Abstract
This cross-sectional study assesses long-term trends in clinician distribution between rural and urban areas and whether the trends differ by clinician discipline and type.
Introduction
The US faces severe shortages of health professionals, with rural areas disproportionately affected.1,2 Their impact on rural residents’ health care access and contribution to rural-urban disparities in health outcomes3,4 underscore the significance of policies designed to expand the rural clinical workforce.
This is not a new problem. Over 50 years ago, Congress created the National Health Services Corp (NHSC) to address clinician shortages. NHSC provides financial incentives to clinicians who commit to practice in health professional shortage areas (HPSAs) designated by the Health Resources and Services Administration (HRSA). HPSA designations identify shortage areas across 3 disciplines: primary care, dental care, and mental health care. In addition to recruiting new clinicians, in recent years the NHSC has prioritized retaining health professionals who already practice in HPSAs. While the NHSC workforce has substantially expanded since 2009, the immediate changes in the proportion of NHSC clinicians practicing in rural areas were modest.5 This study expands the literature by assessing long-term trends in the NHSC clinician distribution between rural and urban areas and whether the trends differ by clinician discipline and type.
Methods
This cross-sectional study was deemed nonhuman participants research by the institutional review board at Harvard Medical School and informed consent was not required. This study followed the Strengthening the Reporting of Observational Studies in Epidemiology (STROBE) reporting guideline. This repeated cross-sectional study used the 2000 to 2020 HRSA NHSC Field Strength Database containing information on clinician’s practice location (rural vs urban), discipline (primary care, mental health care, and dental care) and type (physicians vs nonphysicians) (eTable in Supplement 1). To account for changes in HPSA population size, we used the HRSA 2000 to 2020 HPSA Quarterly Summary. We examined the annual percentage of NHSC clinicians in rural areas by clinician discipline and type and analyzed changes in NHCS clinician density (ie, number of NHSC clinician per 100 000 HPSA population) by discipline and rurality. All analyses were conducted using Stata SE version 16.0 (StataCorp). Data were analyzed from February 2024 to September 2024.
Results
The number of NHSC clinicians grew from 900 to 15 637 between 2000 and 2020. While the difference in the number of NHSC clinicians practicing in rural vs urban areas was small in 2000 (428 [48%] vs 472 [52%]), it was large in 2020 (5049 [32%] vs 10 588 [68%]). The proportion of NHSC clinicians in rural areas declined between 2000 and 2020 across all 3 disciplines for both physicians and nonphysicians, with rural mental health care nonphysicians experiencing the largest decline (Figure 1). From 2000 until the 2009 NHSC expansion, the NHSC clinician density was relatively flat and the rural-urban gap widened only slightly.

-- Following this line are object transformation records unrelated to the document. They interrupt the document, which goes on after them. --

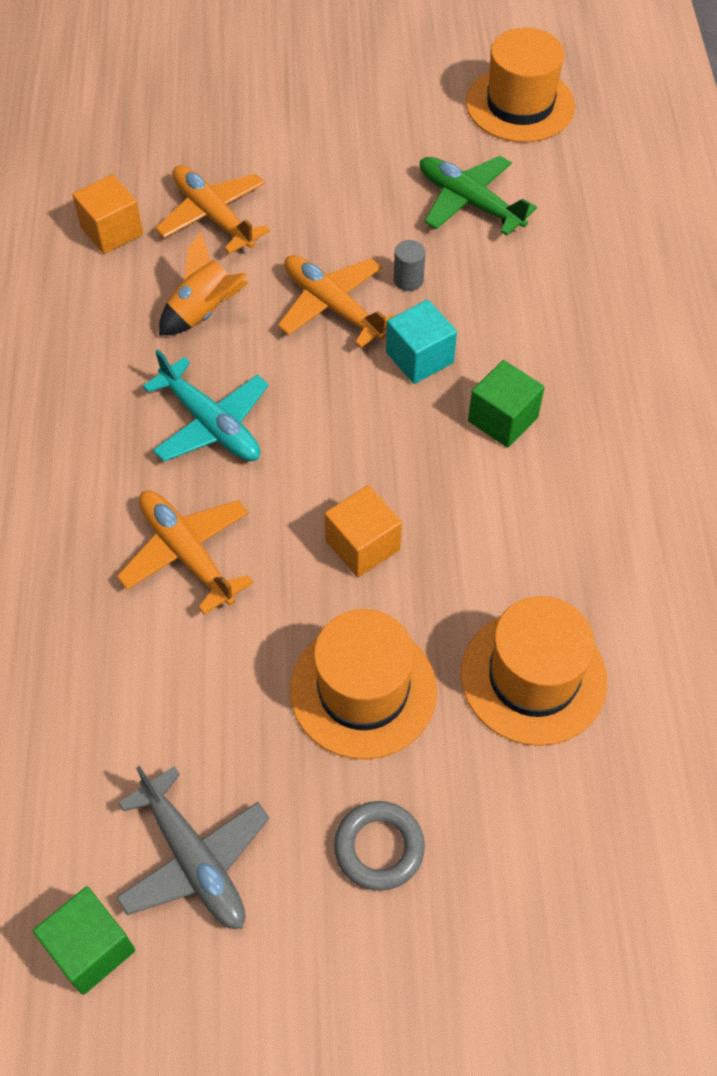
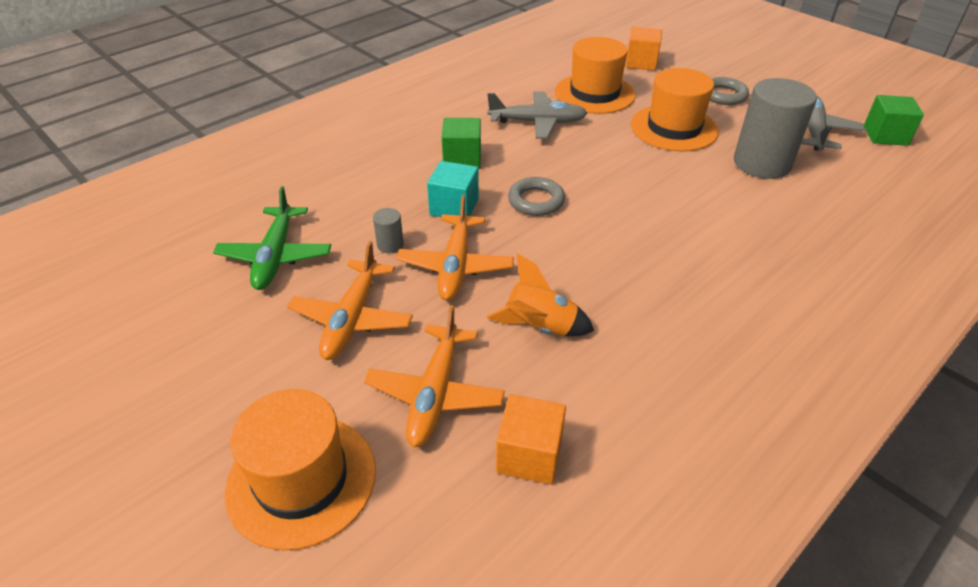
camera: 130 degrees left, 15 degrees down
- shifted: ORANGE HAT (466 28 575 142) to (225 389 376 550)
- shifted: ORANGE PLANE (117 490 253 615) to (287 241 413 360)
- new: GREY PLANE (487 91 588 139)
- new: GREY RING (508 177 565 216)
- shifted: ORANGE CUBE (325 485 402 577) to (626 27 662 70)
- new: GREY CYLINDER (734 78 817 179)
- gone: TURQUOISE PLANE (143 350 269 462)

Across all specialties, rural-urban gap in clinician density was 0.15 in 2000, 0.9 in 2009, and 3.1 by 2020. The gap increased dramatically after the expansion, as the trend in NHSC clinician density across the 3 disciplines remained largely flat for rural physicians and increased slightly for rural nonphysicians while urban clinician density increased sharply, especially among urban primary and mental health care nonphysicians and dentists (Figure 2).
Discussion
The 2009 NHSC expansion increased the overall number of NHSC clinicians in HPSAs but also widened the rural-urban imbalance in their distribution. The HRSA used HPSA scores to determine workforce needs, prioritizing areas with higher HPSA scores for NHSC clinician hiring. However, because scores were blind to rural status, rural sites’ geographic isolation, greater housing shortages, and limited health care infrastructure likely affect clinicians’ preference for rural positions.1,6 Policies to reduce the observed rural-urban disparities should prioritize NHSC recruitment and retention in rural areas.
Study limitations were the use of total HPSA population by rural-urban status, which does not capture complex within-area differences in health care needs, and a lack of longitudinal data on HPSA scores across all NHSC-approved sites, limiting our ability to assess health care need changes by rural-urban status. Future studies should assess the contribution of the NHSC clinician distribution to rural-urban disparities in health care and health outcomes.